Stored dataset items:
☆ ☆ ☆ ☆ ☆

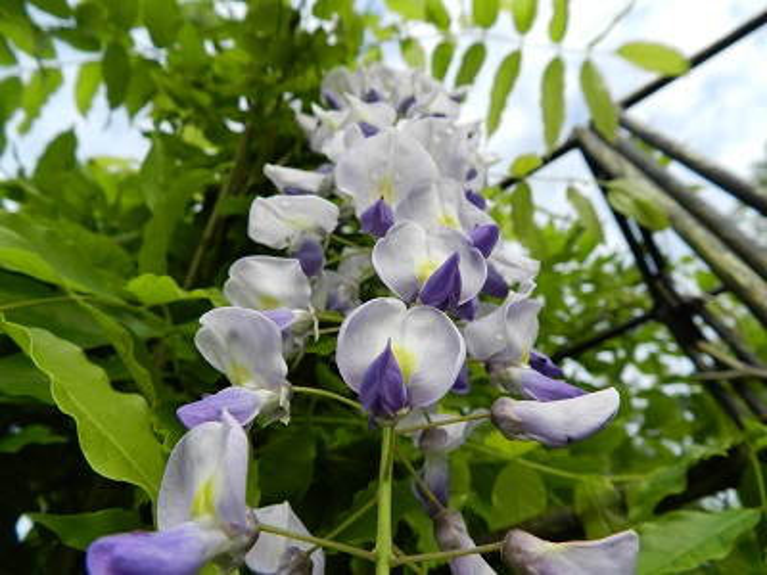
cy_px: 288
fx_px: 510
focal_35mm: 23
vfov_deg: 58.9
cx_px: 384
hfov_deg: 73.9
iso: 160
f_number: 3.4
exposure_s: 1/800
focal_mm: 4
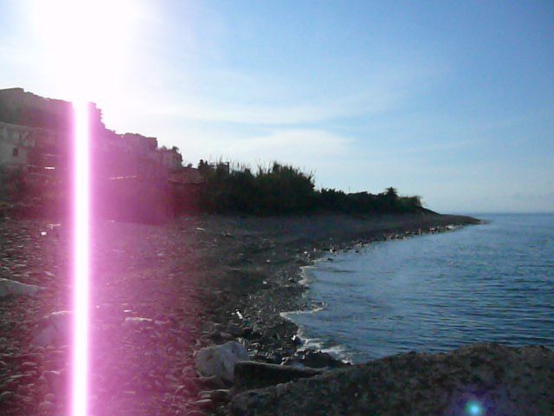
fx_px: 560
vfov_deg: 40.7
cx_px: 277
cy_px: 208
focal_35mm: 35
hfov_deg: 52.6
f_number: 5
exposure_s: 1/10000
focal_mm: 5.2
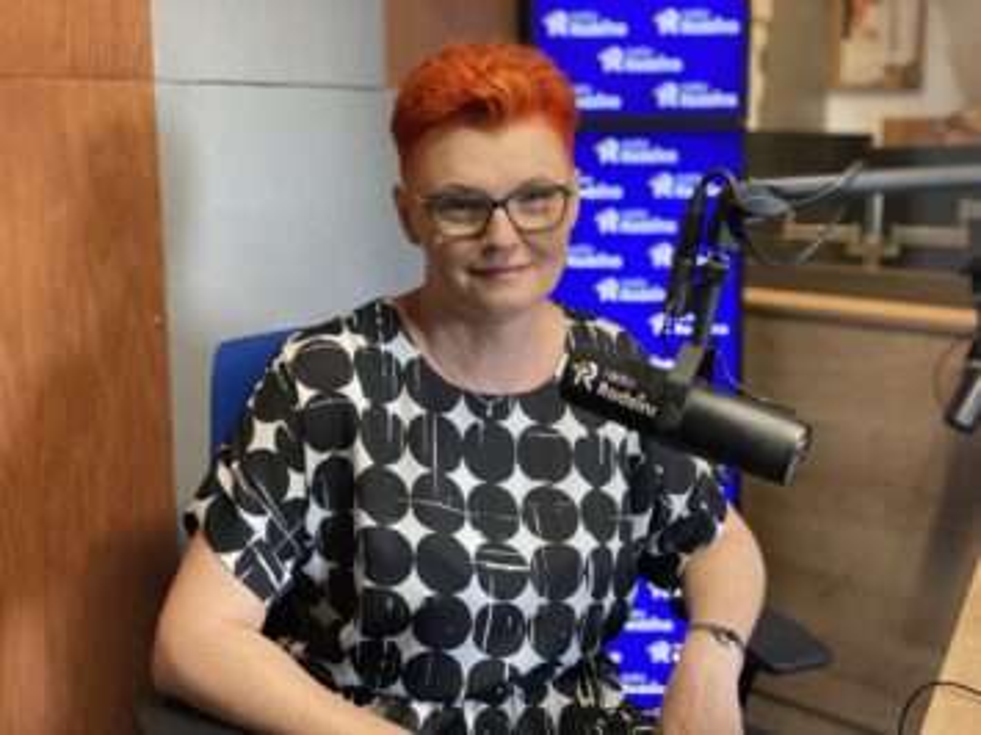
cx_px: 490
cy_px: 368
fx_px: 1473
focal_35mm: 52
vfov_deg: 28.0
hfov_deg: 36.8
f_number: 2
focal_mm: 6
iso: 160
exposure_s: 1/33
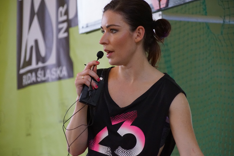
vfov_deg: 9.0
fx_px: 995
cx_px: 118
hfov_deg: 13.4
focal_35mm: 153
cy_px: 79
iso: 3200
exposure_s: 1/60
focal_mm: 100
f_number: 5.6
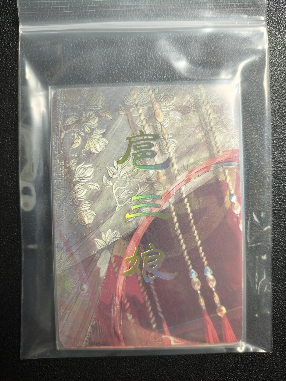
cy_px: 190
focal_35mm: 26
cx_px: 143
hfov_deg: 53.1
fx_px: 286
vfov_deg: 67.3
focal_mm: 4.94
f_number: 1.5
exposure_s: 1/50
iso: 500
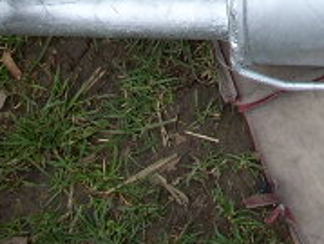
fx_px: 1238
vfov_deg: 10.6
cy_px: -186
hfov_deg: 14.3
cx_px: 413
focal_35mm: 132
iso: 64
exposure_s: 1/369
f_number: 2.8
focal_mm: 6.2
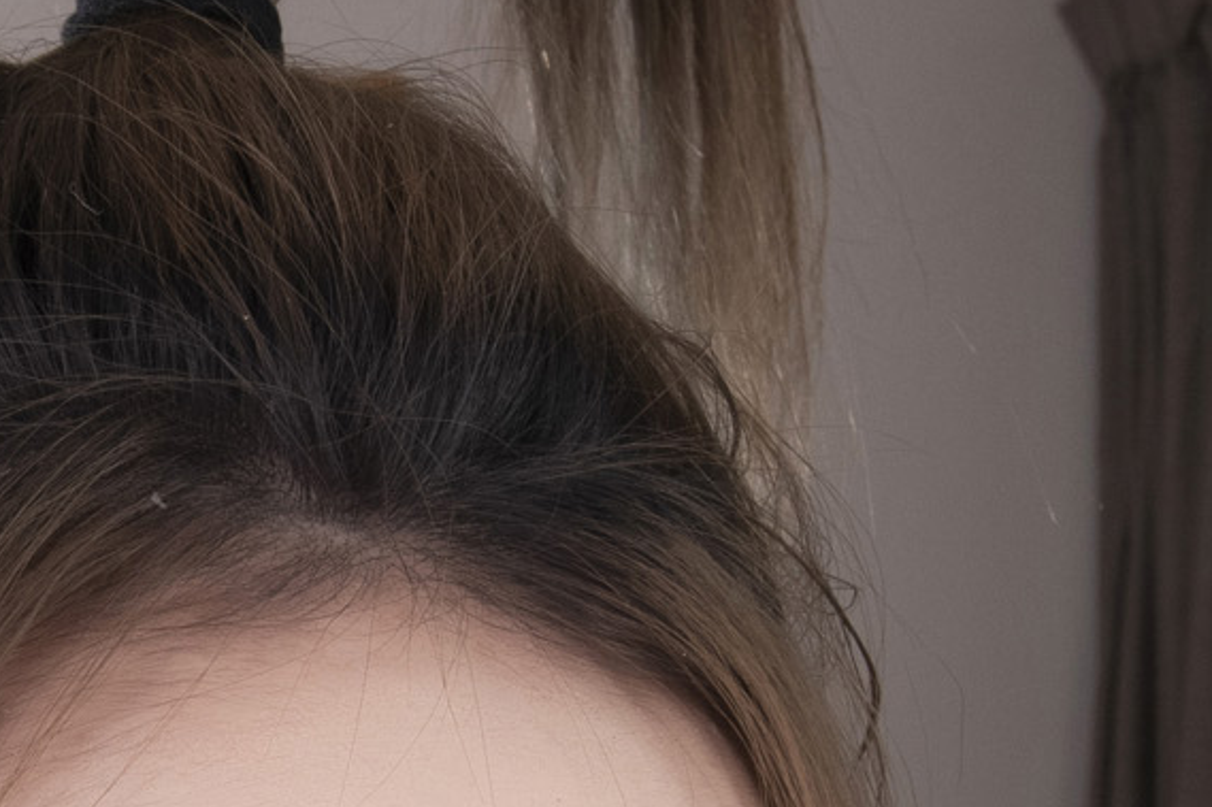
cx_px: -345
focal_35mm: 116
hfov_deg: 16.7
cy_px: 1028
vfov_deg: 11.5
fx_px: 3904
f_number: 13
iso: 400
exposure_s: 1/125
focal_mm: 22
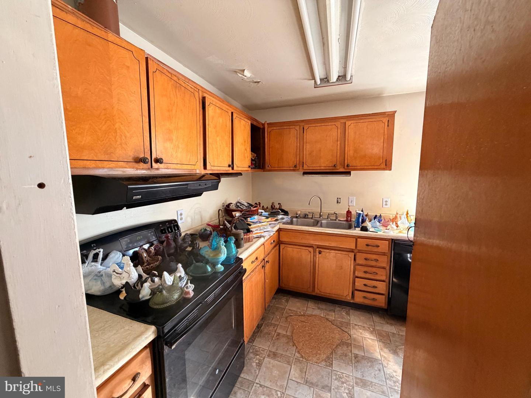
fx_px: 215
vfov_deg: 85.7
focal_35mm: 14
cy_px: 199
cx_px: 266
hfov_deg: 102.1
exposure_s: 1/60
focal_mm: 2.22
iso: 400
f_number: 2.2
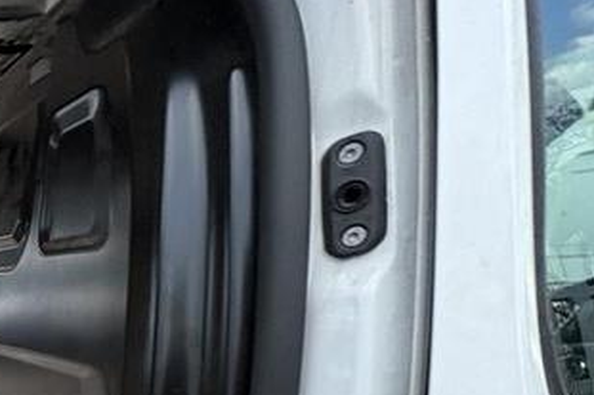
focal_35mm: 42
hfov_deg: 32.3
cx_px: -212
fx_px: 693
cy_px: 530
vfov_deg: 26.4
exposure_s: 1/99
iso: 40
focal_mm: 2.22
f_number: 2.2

☆ ☆ ☆ ☆ ☆

◆ Problem details: Reproduce the entries above without change, omitting all pictures.

◆ Result for this task:
cy_px: 288
fx_px: 510
focal_35mm: 23
vfov_deg: 58.9
cx_px: 384
hfov_deg: 73.9
iso: 160
f_number: 3.4
exposure_s: 1/800
focal_mm: 4
fx_px: 560
vfov_deg: 40.7
cx_px: 277
cy_px: 208
focal_35mm: 35
hfov_deg: 52.6
f_number: 5
exposure_s: 1/10000
focal_mm: 5.2
cx_px: 490
cy_px: 368
fx_px: 1473
focal_35mm: 52
vfov_deg: 28.0
hfov_deg: 36.8
f_number: 2
focal_mm: 6
iso: 160
exposure_s: 1/33
vfov_deg: 9.0
fx_px: 995
cx_px: 118
hfov_deg: 13.4
focal_35mm: 153
cy_px: 79
iso: 3200
exposure_s: 1/60
focal_mm: 100
f_number: 5.6
cy_px: 190
focal_35mm: 26
cx_px: 143
hfov_deg: 53.1
fx_px: 286
vfov_deg: 67.3
focal_mm: 4.94
f_number: 1.5
exposure_s: 1/50
iso: 500
fx_px: 1238
vfov_deg: 10.6
cy_px: -186
hfov_deg: 14.3
cx_px: 413
focal_35mm: 132
iso: 64
exposure_s: 1/369
f_number: 2.8
focal_mm: 6.2
cx_px: -345
focal_35mm: 116
hfov_deg: 16.7
cy_px: 1028
vfov_deg: 11.5
fx_px: 3904
f_number: 13
iso: 400
exposure_s: 1/125
focal_mm: 22
fx_px: 215
vfov_deg: 85.7
focal_35mm: 14
cy_px: 199
cx_px: 266
hfov_deg: 102.1
exposure_s: 1/60
focal_mm: 2.22
iso: 400
f_number: 2.2
focal_35mm: 42
hfov_deg: 32.3
cx_px: -212
fx_px: 693
cy_px: 530
vfov_deg: 26.4
exposure_s: 1/99
iso: 40
focal_mm: 2.22
f_number: 2.2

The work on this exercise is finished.